In one of his inimitable essays, Richard Asher tells of a patient whose retinitis pigmentosa was diagnosed by an ophthalmologist. The ophthalmologist's report concluded that the findings suggested the Laurence-Moon-Biedl syndrome. Was there, the ophthalmologist asked, any evidence of polydactyly? Asher comments bitingly that surely this is specialization run amok--can an eye doctor not count the patient's fingers?

Asher—among whose accomplishments were the description and naming of Munchausen syndrome—was an internist who specialized in psychological medicine. Behind his complaint was the assumption that we are all physicians first, specialists only afterward: “A good doctor should be a jack-of-all-trades and master of one.”2 The evaluation of the mental patient, from his perspective, was first the job of a physician. Should a physical examination be part of that job description?

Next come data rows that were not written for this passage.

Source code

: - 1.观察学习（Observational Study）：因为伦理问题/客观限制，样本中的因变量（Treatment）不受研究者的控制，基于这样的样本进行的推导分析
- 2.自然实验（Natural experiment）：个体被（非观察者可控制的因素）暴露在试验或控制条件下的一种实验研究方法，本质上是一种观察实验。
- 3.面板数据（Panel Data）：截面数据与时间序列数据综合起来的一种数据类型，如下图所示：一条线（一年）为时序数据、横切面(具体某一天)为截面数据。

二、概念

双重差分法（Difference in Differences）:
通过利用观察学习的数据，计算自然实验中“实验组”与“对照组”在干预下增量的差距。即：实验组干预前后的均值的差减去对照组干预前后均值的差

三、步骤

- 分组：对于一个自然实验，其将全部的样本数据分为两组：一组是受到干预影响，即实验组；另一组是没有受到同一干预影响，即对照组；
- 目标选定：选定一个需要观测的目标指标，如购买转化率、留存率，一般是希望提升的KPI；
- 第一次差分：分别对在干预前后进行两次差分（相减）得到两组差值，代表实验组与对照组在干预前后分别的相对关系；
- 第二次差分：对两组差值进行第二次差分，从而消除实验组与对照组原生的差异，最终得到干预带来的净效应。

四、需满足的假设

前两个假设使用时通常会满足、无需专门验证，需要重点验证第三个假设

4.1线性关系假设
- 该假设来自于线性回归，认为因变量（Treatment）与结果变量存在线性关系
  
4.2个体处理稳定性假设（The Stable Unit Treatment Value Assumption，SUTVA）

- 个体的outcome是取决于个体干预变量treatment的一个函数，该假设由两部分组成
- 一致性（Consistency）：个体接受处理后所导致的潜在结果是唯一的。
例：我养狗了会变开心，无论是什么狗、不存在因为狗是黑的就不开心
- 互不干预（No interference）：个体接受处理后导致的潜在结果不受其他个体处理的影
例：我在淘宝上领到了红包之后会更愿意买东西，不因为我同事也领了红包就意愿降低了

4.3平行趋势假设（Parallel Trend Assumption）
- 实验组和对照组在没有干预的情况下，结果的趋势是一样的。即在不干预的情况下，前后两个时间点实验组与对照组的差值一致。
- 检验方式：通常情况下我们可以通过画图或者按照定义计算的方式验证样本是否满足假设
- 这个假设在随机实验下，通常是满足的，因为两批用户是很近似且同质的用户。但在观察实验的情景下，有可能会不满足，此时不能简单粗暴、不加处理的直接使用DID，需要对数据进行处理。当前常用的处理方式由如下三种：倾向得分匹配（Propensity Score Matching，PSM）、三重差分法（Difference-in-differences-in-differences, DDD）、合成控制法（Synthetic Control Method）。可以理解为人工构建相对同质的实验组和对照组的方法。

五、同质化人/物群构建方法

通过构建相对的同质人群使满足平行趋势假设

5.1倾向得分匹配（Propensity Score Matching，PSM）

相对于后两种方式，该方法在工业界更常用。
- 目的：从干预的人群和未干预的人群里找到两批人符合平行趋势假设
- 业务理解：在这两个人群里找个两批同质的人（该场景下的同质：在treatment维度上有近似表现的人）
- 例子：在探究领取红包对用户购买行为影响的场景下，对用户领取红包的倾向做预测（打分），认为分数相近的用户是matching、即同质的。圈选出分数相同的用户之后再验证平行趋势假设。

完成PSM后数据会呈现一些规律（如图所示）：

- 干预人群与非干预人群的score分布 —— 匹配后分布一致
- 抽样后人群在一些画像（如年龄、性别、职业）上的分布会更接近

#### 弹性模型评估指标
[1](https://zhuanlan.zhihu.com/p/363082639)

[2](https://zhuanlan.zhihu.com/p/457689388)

Psychiatrists specialize in mental phenomena, but this special expertise does not confer license to ignore the additional information that can be gathered from physical signs. For example, delirium is well characterized in its psychological dimensions by psychiatric diagnostic manuals3 and commonly used rating scales.4,5 Unmentioned in these references is the near-pathognomonic status of asterixis in identifying a toxicmetabolic encephalopathy. Why would one think that as a psychiatrist one has no need of the techniques that are useful, indeed necessary, for other specialists—or perhaps the question is, why would one attempt to make a diagnosis with one hand tied behind one's back?

Psychiatric patients commonly suffer from general medical conditions; often these conditions affect or even produce the mental disorder.6 In formulating the psychopathologic condition and identifying its cause, why would one want to forgo tools that generations of physicians have found useful in the diagnostic endeavor?

For several decades, commentators have pointed out that psychiatrists endorse physical examinations more often than they perform them.7 Those who omit performing a physical examination offer several reasons. Concern about the psychological impact of the physical contact or intrusion is prominent. Lack of appropriate facilities for physical examination and lack of sufficient skill are mentioned.

Of course, psychiatrists must be concerned about the meaning of the physical examination to the patient. Under certain circumstances, to refrain from performing a physical examination may be wise. For example, imagine a patient referred by a trusted oncologist colleague. The patient, with a recent diagnosis of cancer, has been through the mill of consultations, examinations, and invasive investigations. The referral letter from the oncologist indicates the lack of cerebral disease in the staging evaluation. The patient's mental state gives no hint of an organic mental disorder; rather, the patient seems to be worn out by the process of becoming a cancer patient and to want to talk with someone about it. Such a person might do best to talk with a psychotherapist, who is not doing any physical poking and prodding. At least this judgment is one a reasonable clinician might make.